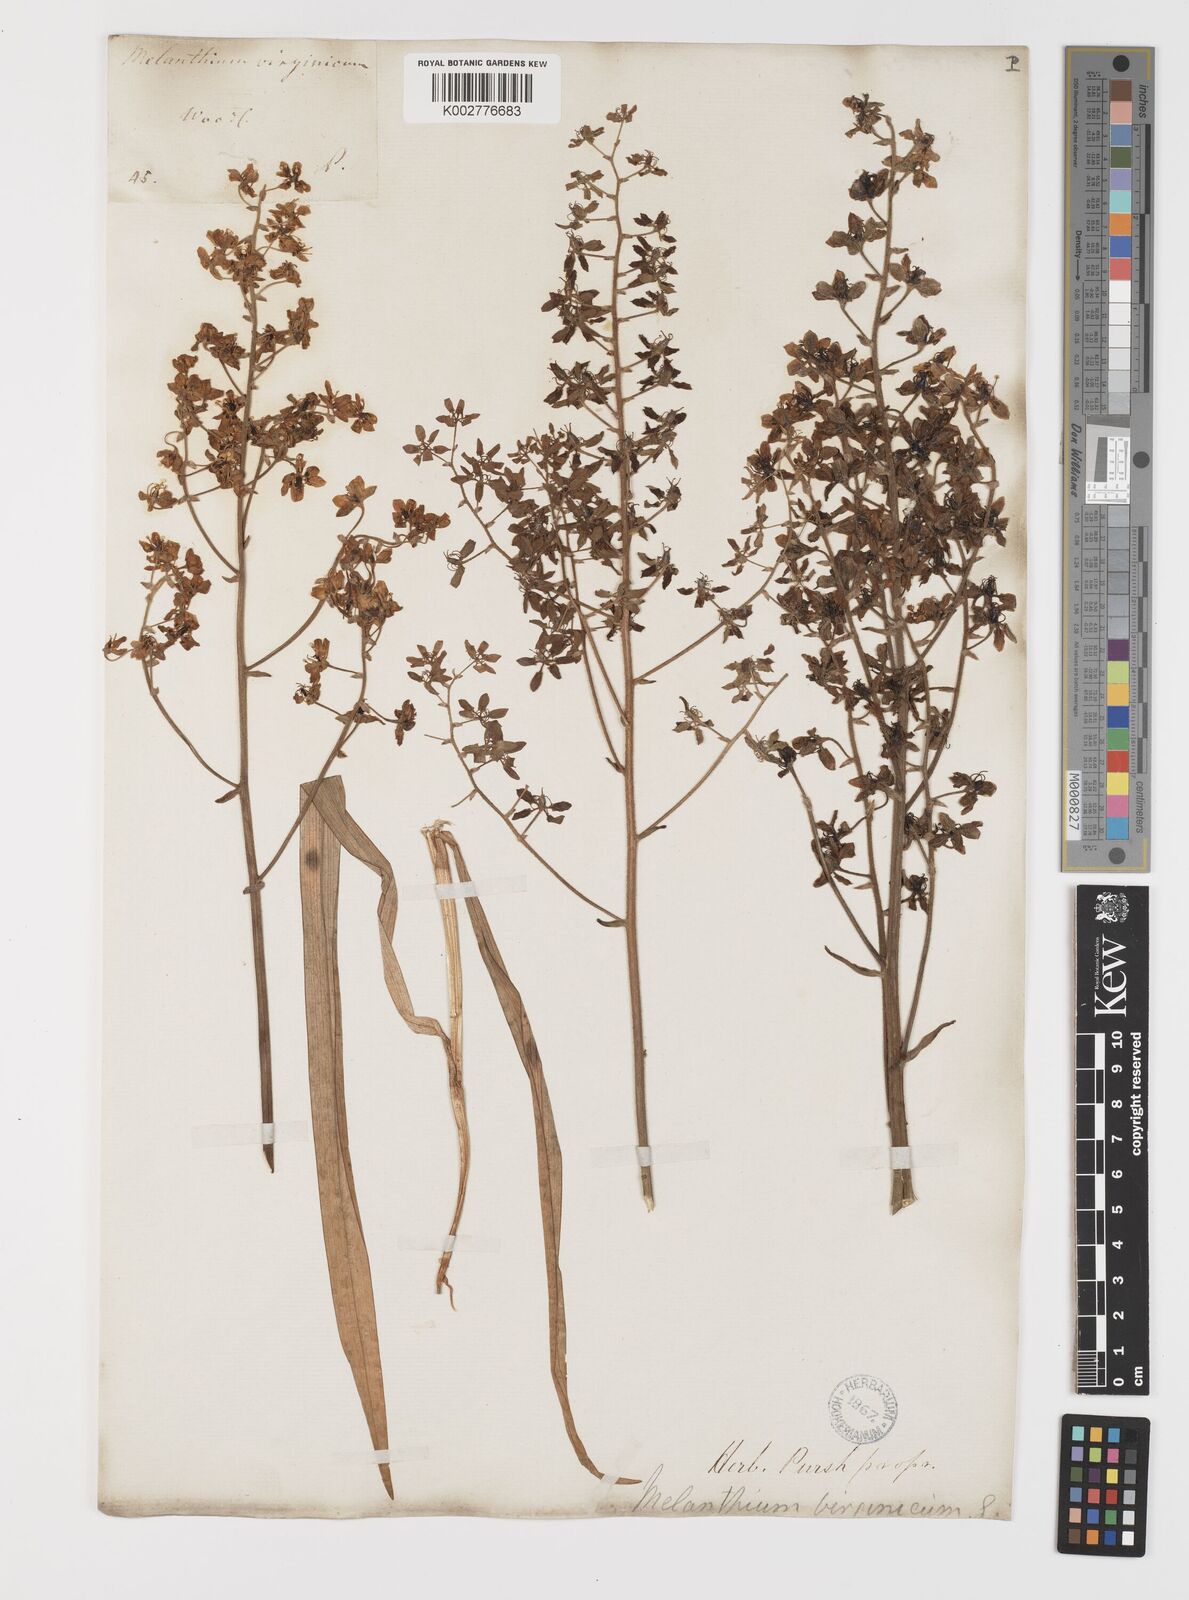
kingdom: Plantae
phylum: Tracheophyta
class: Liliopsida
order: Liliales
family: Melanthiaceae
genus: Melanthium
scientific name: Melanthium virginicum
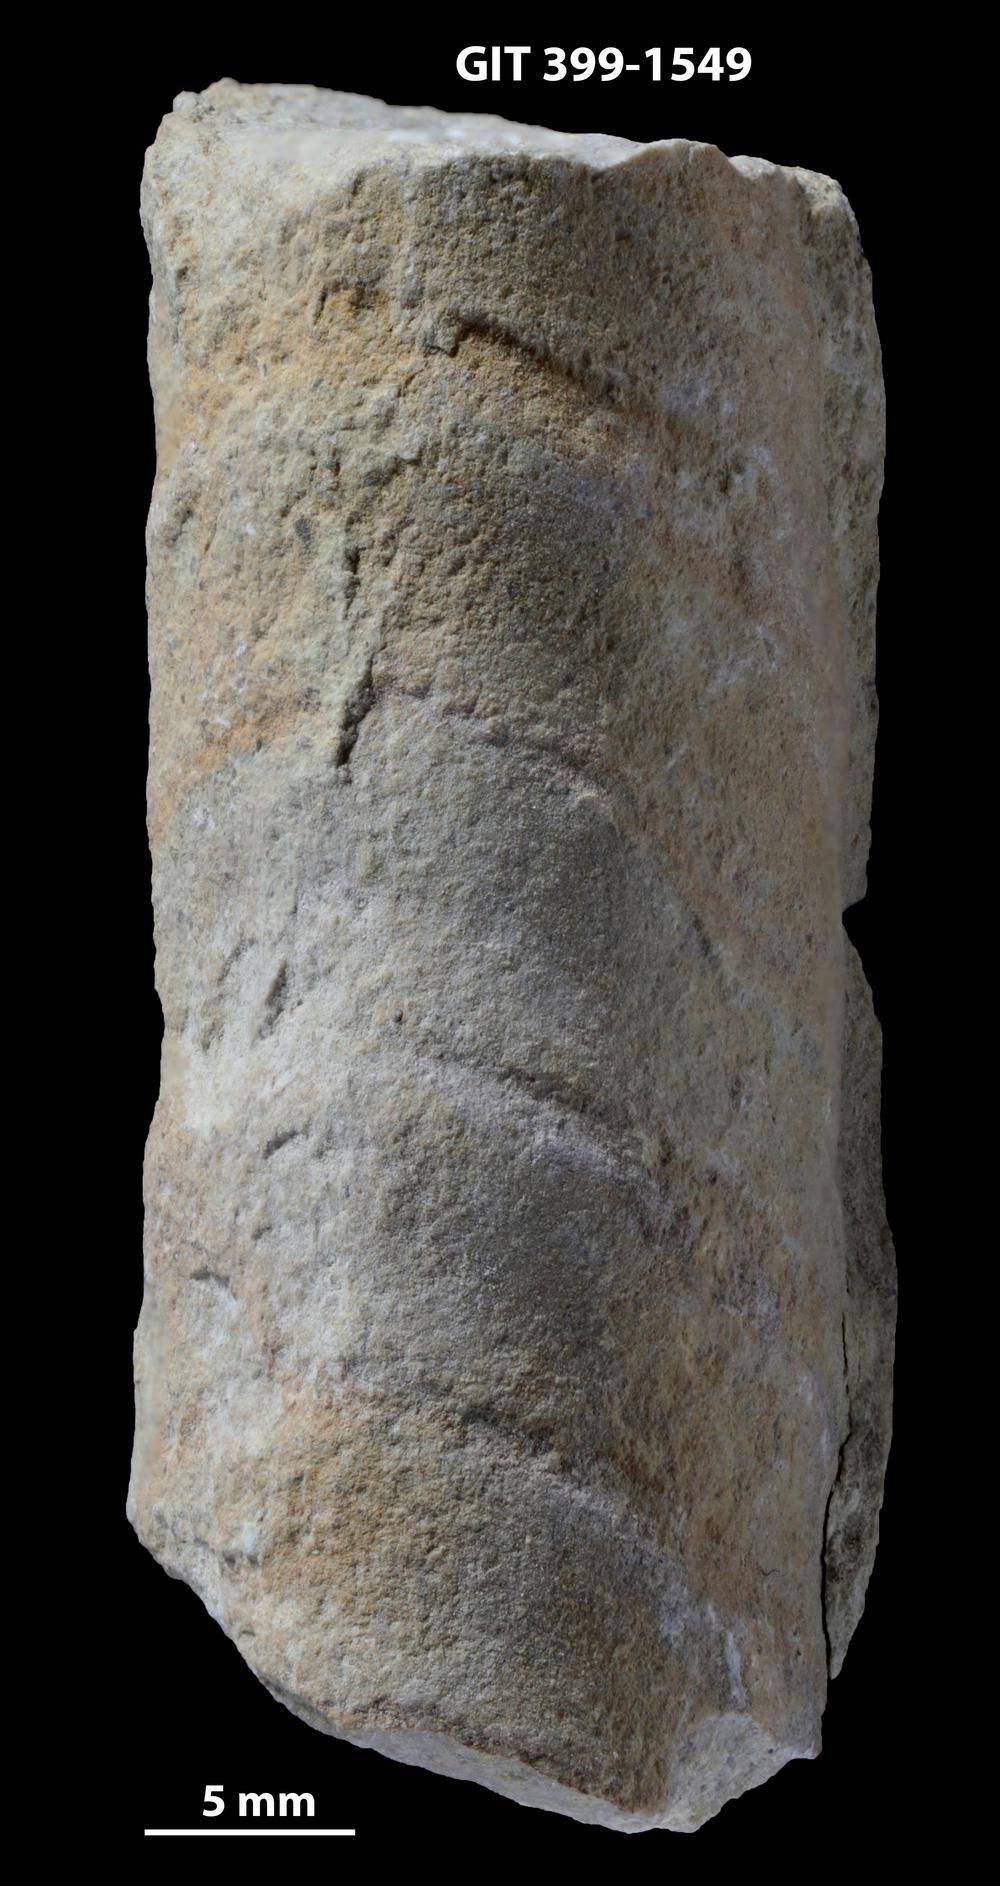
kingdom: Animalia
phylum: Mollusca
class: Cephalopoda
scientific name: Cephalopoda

----------------------------------------

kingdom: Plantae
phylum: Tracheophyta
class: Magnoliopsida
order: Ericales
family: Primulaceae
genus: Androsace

----------------------------------------

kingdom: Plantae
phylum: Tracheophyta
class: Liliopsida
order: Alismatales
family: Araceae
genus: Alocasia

----------------------------------------

#### [YOUR OBJECTIVE]
Copy the item lines from the one with "order: Liliales" to the one with "scientific name: Cephalopoda", both included, and leave the pictures out.

#### [EXERCISE OUTPUT]
order: Liliales
family: Melanthiaceae
genus: Melanthium
scientific name: Melanthium virginicum
kingdom: Animalia
phylum: Mollusca
class: Cephalopoda
scientific name: Cephalopoda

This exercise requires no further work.